The Queen’s dress and The Duke of Edinburgh’s uniform
The Queen is wearing a State Dress of white silk, satin and lace with silver coloured sequins. The dress has a flowing scalloped edge, and was created in Buckingham Palace by Miss Angela Kelly.
The Queen is wearing the State Diadem, a circlet of diamonds, created in 1820. The Queen wears this during the procession to and from the State Opening of Parliament, and wore it on her Coronation Day, for the procession to Westminster Abbey.
The Queen is also wearing Queen Victoria’s Collet Necklace which has been worn by five generations of Royal Ladies (Queen Victoria, Queen Alexandra, Queen Mary, Queen Elizabeth (the Queen Mother) and the present Queen). Queen Victoria (The Queen’s great-great grandmother) wore this necklace for her own official Diamond Jubilee photograph (issued in 1897).
On the blue Garter Riband (or sash) The Queen is wearing the Royal Family Orders of her grand father, King George V, and father, King George VI.
The Queen is wearing the Garter Star.
The Duke of Edinburgh
The Duke of Edinburgh is wearing Royal Navy ceremonial day dress (Admiral of the Fleet) with Garter Sash.
His Royal Highness’ medals are (from left to right):
• Queen’s Service Order, New Zealand
• 1939-1945 Star
• Atlantic Star
• Africa Star
• Burma Star (with Pacific Rosette)
• Italy Star
• War Medal 1939-1945, with Mention in Dispatches
• King George VI Coronation Medal, 1937
• Queen Elizabeth II Coronation Medal, 1953
• Queen Elizabeth II Silver Jubilee Medal, 1977
• Queen Elizabeth II Golden Jubilee Medal, 2002
• Canadian Forces Decoration (4 Bars)
• New Zealand Commemoration Medal, 1990
• Malta George Cross 50th Anniversary Medal, 1992
• Greek War Cross, 1950
• Croix de Guerre (France) with Palm, 1948
Centre Room (location of the photographic shoot) and Queen Victoria Memorial
The Centre Room is so-called because it is at the centre of a new wing built at Buckingham Palace from 1848. Its construction created the Palace Quadrangle; before the building had been in an open horseshoe format.

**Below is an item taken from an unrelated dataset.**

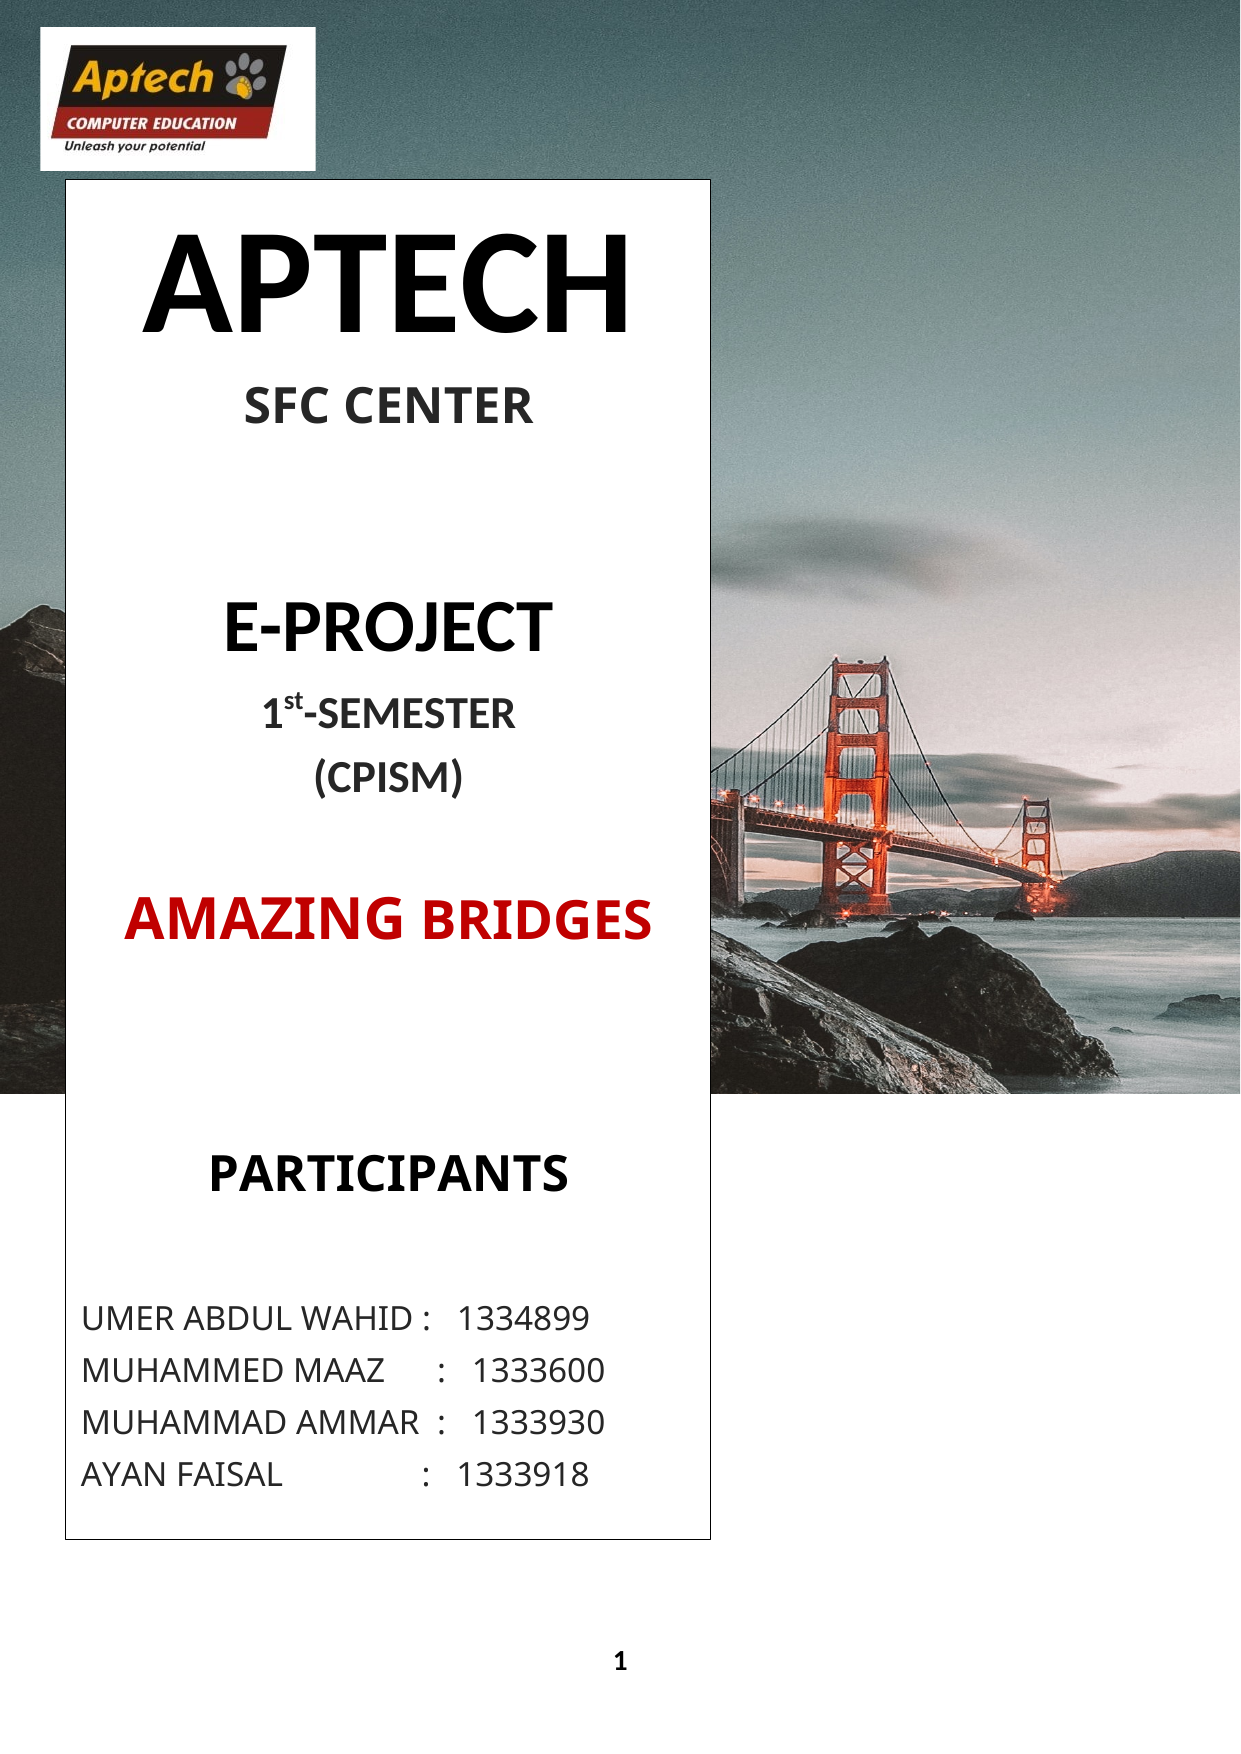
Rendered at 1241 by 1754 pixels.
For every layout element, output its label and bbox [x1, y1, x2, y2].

It is from the Centre Room which The Queen and the Royal Family have stepped onto the balcony during celebratory moments such as Coronation Day, Trooping the Colour and Royal Wedding days.
The Victoria Memorial, seen from the window of the Centre Room, commemorates the reign of Queen Victoria (1837-1901) the only Monarch, other than the present Queen, to celebrate a Diamond Jubilee (1897). At its pinnacle is a gilt-bronze figure of Victory, supported by Courage and Constancy.